Chuck Ward, a member of First Baptist Church in Jacksonville, asked God for a way he could lead his family in serving Him. Soon after, Chuck and his 11 year-old daughter Grace walked through their family’s neighborhood.
‘The Harvest is truly plentiful’
The answer to Chuck’s prayer came while he and Grace strolled. They noticed fruit-bearing trees all around them. Some had too much hanging fruit; others had dropped their bounty. The harvest they saw was plentiful, but laborers were few. Similar to the harvest Jesus speaks of at the end of the ninth chapter of Matthew.
Deciding to become “laborers,” Chuck and his wife, Melissa, asked neighbors if their family could harvest unused fruit and donate it to local churches and missions. The Wards received positive responses.
In 2012, they harvested and donated 2,642 pounds of fruit to area missions and church groups. Since January of this year, the Wards have delivered 2,555 pounds of produce.
The family delivers spiritual food in addition to donating physical fruit. They give copies of “Our Daily Bread” and New Testament Bibles to residents at shelters and missions. Last year, the family gave away 55 tracts and 30 New Testaments.
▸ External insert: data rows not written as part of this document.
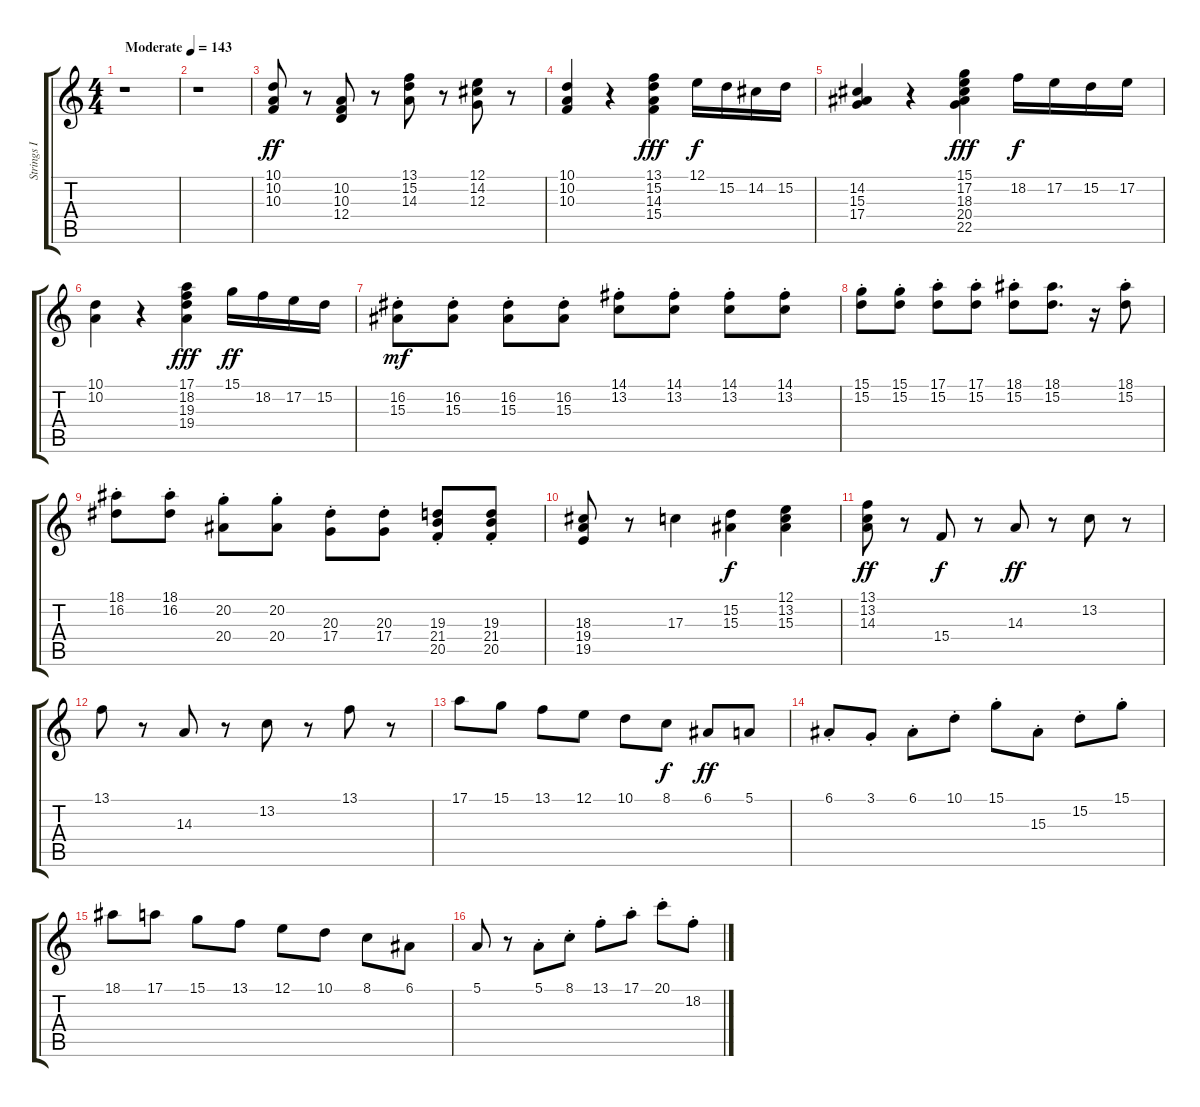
\track ("Strings I" "Strings I") {instrument stringensemble1}
\staff {score tabs}
\tuning (E4 B3 G3 D3 A2 E2) {hide}
\ts (4 4)
\tempo (143 "Moderate")
\clef g2
\ks c
r.1{dy ff instrument stringensemble1} |
r.1 |
(10.1 10.2 10.3).8 r.8 (10.2 10.3 12.4).8 r.8 (13.1 15.2 14.3).8 r.8 (12.1 14.2 12.3).8 r.8 |
(10.1 10.2 10.3).4 r.4 (13.1 15.2 14.3 15.4).4{dy fff} 12.1.16{dy f} 15.2.16 14.2.16 15.2.16 |
(14.2 15.3 17.4).4 r.4 (15.1 17.2 18.3 20.4 22.5).4{dy fff} 18.2.16{dy f} 17.2.16 15.2.16 17.2.16 |
(10.1 10.2).4 r.4 (17.1 18.2 19.3 19.4).4{dy fff} 15.1.16{dy ff} 18.2.16 17.2.16 15.2.16 |
(16.2{st} 15.3{st}).8{dy mf} (16.2{st} 15.3{st}).8 (16.2{st} 15.3{st}).8 (16.2{st} 15.3{st}).8 (14.1{st} 13.2{st}).8 (14.1{st} 13.2{st}).8 (14.1{st} 13.2{st}).8 (14.1{st} 13.2{st}).8 |
(15.1{st} 15.2{st}).8 (15.1{st} 15.2{st}).8 (17.1{st} 15.2{st}).8 (17.1{st} 15.2{st}).8 (18.1{st} 15.2{st}).8 (18.1 15.2).8{d} r.16 (18.1{st} 15.2{st}).8 |
(18.1{st} 16.2{st}).8 (18.1{st} 16.2{st}).8 (20.2{st} 20.4{st}).8 (20.2{st} 20.4{st}).8 (20.3{st} 17.4{st}).8 (20.3{st} 17.4{st}).8 (19.3{st} 21.4{st} 20.5{st}).8 (19.3{st} 21.4{st} 20.5{st}).8 |
(18.3 19.4 19.5).8 r.8 17.3.4 (15.2 15.3).4{dy f} (12.1 13.2 15.3).4 |
(13.1 13.2 14.3).8{dy ff} r.8 15.4.8{dy f} r.8 14.3.8{dy ff} r.8 13.2.8 r.8 |
13.1.8 r.8 14.3.8 r.8 13.2.8 r.8 13.1.8 r.8 |
17.1.8 15.1.8 13.1.8 12.1.8 10.1.8 8.1.8{dy f} 6.1.8{dy ff} 5.1.8 |
6.1{st}.8 3.1{st}.8 6.1{st}.8 10.1{st}.8 15.1{st}.8 15.3{st}.8 15.2{st}.8 15.1{st}.8 |
18.1.8 17.1.8 15.1.8 13.1.8 12.1.8 10.1.8 8.1.8 6.1.8 |
5.1.8 r.8 5.1{st}.8 8.1{st}.8 13.1{st}.8 17.1{st}.8 20.1{st}.8 18.2{st}.8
Collection and Distribution
Forgotten Fruit’s area has expanded from Ponte Vedra to Yulee. Their offerings are growing, too. Donors often call the ministry to pick up surplus vegetables and nuts.
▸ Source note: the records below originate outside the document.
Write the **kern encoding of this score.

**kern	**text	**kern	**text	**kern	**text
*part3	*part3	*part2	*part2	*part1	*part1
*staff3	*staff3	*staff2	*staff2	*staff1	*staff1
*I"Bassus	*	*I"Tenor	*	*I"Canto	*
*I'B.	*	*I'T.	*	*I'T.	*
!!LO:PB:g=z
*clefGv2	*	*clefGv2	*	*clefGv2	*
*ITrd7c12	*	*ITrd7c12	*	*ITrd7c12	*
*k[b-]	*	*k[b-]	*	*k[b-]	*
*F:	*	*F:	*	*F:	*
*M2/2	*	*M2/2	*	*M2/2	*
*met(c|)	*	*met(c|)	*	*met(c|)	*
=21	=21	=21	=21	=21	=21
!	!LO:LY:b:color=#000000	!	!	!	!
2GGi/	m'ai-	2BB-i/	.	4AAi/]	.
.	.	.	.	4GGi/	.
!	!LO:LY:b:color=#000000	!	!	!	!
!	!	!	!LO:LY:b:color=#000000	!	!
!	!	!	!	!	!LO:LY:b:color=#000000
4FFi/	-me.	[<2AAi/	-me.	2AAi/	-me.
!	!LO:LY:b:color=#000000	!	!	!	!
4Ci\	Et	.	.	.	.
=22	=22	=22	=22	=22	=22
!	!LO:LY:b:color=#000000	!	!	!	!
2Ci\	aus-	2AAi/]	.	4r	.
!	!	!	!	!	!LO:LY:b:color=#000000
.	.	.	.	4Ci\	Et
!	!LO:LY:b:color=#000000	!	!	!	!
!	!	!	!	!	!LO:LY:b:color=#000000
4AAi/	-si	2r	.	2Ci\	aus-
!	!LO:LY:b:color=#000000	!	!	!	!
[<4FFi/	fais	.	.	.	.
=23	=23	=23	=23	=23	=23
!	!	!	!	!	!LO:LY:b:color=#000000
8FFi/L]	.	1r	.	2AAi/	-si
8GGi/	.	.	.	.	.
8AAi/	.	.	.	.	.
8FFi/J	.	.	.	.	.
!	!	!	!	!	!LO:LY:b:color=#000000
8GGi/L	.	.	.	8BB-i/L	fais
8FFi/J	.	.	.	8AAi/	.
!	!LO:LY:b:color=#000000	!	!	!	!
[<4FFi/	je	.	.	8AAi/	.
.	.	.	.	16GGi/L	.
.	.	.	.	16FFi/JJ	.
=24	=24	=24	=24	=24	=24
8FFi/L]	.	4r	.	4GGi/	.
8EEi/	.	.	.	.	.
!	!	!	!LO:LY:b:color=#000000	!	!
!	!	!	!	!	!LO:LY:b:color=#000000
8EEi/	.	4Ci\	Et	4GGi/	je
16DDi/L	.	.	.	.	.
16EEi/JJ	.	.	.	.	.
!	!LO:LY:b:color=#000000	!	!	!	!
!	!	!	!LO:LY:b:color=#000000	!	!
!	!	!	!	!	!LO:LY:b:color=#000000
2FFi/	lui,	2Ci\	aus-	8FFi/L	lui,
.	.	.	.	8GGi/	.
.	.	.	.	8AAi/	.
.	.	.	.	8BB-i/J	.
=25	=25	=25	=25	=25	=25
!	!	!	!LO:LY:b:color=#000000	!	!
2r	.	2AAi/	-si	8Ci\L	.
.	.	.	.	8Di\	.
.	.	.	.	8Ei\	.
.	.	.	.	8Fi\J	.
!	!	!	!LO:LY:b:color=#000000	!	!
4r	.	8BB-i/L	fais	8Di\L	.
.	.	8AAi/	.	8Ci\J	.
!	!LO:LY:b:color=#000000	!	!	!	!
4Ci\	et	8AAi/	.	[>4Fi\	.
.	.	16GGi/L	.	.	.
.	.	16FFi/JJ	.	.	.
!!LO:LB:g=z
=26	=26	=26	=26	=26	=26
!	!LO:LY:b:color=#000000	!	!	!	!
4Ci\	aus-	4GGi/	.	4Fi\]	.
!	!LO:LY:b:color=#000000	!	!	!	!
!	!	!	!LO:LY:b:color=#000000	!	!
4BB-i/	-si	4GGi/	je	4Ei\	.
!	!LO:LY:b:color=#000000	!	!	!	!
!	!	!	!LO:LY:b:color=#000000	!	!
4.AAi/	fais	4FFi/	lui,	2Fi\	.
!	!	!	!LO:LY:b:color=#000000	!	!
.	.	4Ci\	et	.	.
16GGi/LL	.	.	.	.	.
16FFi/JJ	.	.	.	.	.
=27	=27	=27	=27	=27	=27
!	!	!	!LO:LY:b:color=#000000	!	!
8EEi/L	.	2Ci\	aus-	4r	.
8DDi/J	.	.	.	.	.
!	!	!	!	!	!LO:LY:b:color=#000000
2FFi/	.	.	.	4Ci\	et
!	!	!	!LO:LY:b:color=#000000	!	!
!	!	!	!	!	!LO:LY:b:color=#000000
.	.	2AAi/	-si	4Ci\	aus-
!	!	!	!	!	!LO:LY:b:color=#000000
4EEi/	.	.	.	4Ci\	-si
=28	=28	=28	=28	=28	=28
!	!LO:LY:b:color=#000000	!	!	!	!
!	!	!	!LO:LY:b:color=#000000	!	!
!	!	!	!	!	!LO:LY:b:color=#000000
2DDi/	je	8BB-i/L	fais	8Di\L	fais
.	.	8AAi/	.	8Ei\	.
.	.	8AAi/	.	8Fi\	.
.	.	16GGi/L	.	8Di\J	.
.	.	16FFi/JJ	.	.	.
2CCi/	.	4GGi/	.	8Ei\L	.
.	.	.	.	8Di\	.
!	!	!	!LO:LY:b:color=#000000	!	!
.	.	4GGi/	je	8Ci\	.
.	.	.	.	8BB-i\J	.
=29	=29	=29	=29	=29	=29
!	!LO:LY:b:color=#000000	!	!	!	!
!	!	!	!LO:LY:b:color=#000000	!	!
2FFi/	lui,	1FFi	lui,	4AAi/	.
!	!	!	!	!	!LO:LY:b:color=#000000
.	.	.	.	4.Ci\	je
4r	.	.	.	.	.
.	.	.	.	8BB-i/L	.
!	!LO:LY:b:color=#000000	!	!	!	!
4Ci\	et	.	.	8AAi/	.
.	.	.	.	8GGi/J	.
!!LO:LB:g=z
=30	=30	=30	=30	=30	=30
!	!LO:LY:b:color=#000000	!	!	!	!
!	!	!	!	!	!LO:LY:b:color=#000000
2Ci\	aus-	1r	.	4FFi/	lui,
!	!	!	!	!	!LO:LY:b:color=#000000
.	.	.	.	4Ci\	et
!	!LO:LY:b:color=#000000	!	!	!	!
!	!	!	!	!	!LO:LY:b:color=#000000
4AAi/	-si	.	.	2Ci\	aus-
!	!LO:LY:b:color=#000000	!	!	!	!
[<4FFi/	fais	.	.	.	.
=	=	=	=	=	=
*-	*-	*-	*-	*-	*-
The family recently delivered 55 pounds of pecans to the City Rescue Mission in Jacksonville. Excited to receive the nuts, ladies at the shelter shelled them and made cookies, Chuck said.
Over the summer, Forgotten Fruit delivered blueberries and apples to a summer camp run by 2nd Mile Ministries, a Christian community development organization in Jacksonville.
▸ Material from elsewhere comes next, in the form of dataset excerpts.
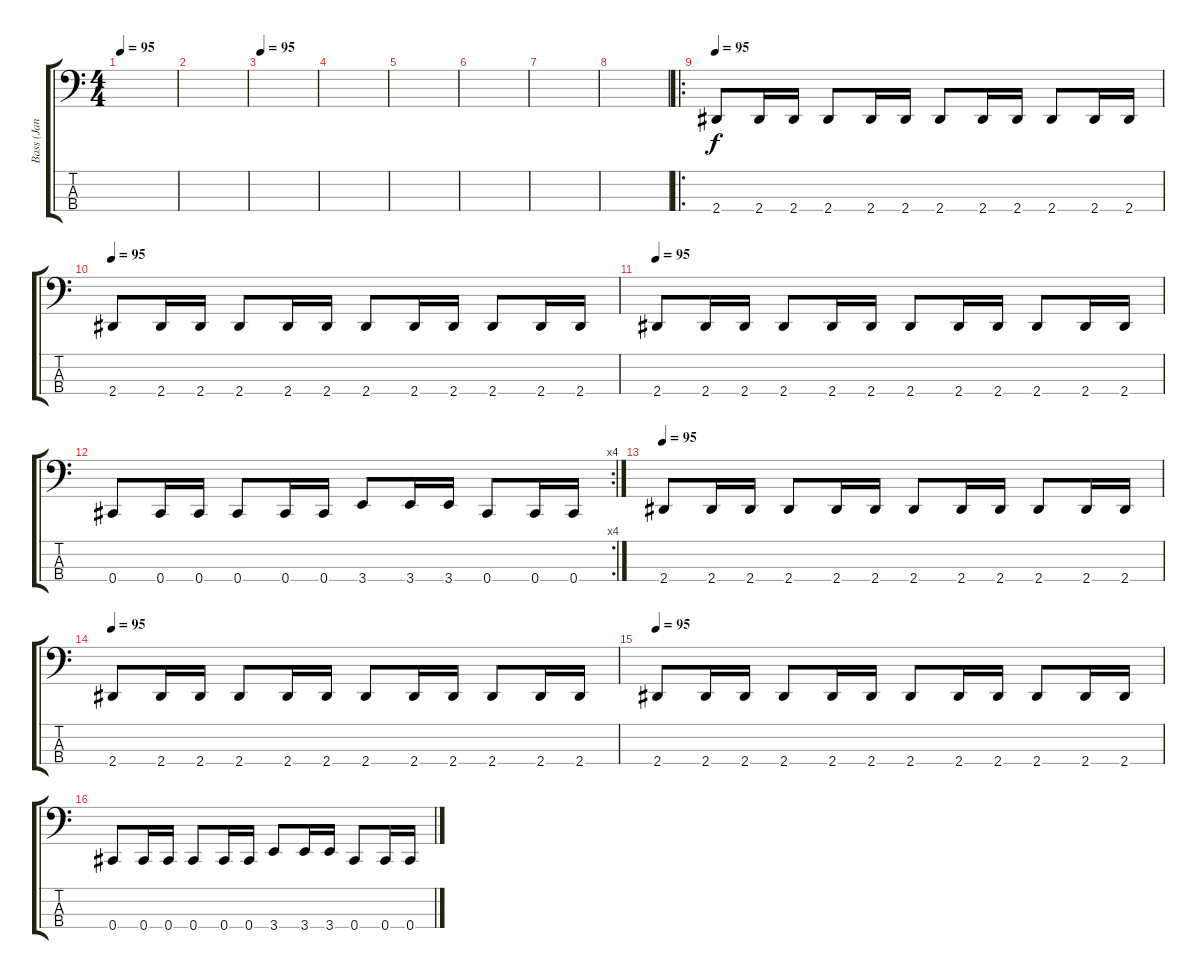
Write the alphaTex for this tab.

\track ("Bass (Jan Kazda)" "Bass (Jan ") {instrument electricbassfinger}
\staff {score tabs}
\tuning (E2 B1 Gb1 Db1) {hide}
\ts (4 4)
\tempo 95
\clef f4
\ks c
|
|
\tempo 95
|
|
|
|
|
|
\ro
\tempo 95
2.4.8 2.4.16 2.4.16 2.4.8 2.4.16 2.4.16 2.4.8 2.4.16 2.4.16 2.4.8 2.4.16 2.4.16 |
\tempo 95
2.4.8 2.4.16 2.4.16 2.4.8 2.4.16 2.4.16 2.4.8 2.4.16 2.4.16 2.4.8 2.4.16 2.4.16 |
\tempo 95
2.4.8 2.4.16 2.4.16 2.4.8 2.4.16 2.4.16 2.4.8 2.4.16 2.4.16 2.4.8 2.4.16 2.4.16 |
\rc 4
0.4.8 0.4.16 0.4.16 0.4.8 0.4.16 0.4.16 3.4.8 3.4.16 3.4.16 0.4.8 0.4.16 0.4.16 |
\tempo 95
2.4.8 2.4.16 2.4.16 2.4.8 2.4.16 2.4.16 2.4.8 2.4.16 2.4.16 2.4.8 2.4.16 2.4.16 |
\tempo 95
2.4.8 2.4.16 2.4.16 2.4.8 2.4.16 2.4.16 2.4.8 2.4.16 2.4.16 2.4.8 2.4.16 2.4.16 |
\tempo 95
2.4.8 2.4.16 2.4.16 2.4.8 2.4.16 2.4.16 2.4.8 2.4.16 2.4.16 2.4.8 2.4.16 2.4.16 |
0.4.8 0.4.16 0.4.16 0.4.8 0.4.16 0.4.16 3.4.8 3.4.16 3.4.16 0.4.8 0.4.16 0.4.16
“In the community I work in, it’s difficult to get healthy, fresh produce,” Ruth Arnold, 2nd Mile’s co-founder and executive director, said. “One thing we realize is that some of the health problems we see here partially have to do with lack of access to healthy food.”
Forgotten Fruit’s shipment of blueberries allowed campers who had never eaten blueberries a chance to taste their sweet goodness, she said. “They had fresh blueberries, blueberries with vanilla yogurt, and blueberries in smoothies—lots of different ways to enjoy them.”
Local church involvement
Chuck and Melissa are active members of the ALIVE ministry, led by First Baptist Jacksonville’s executive pastor of Community Life, Trey Brunson.
At Chuck’s suggestion, ALIVE members recently donated socks, toiletries and food items to fill gift bags for the homeless. Meanwhile, Melissa teaches in First Baptist’s middle school department.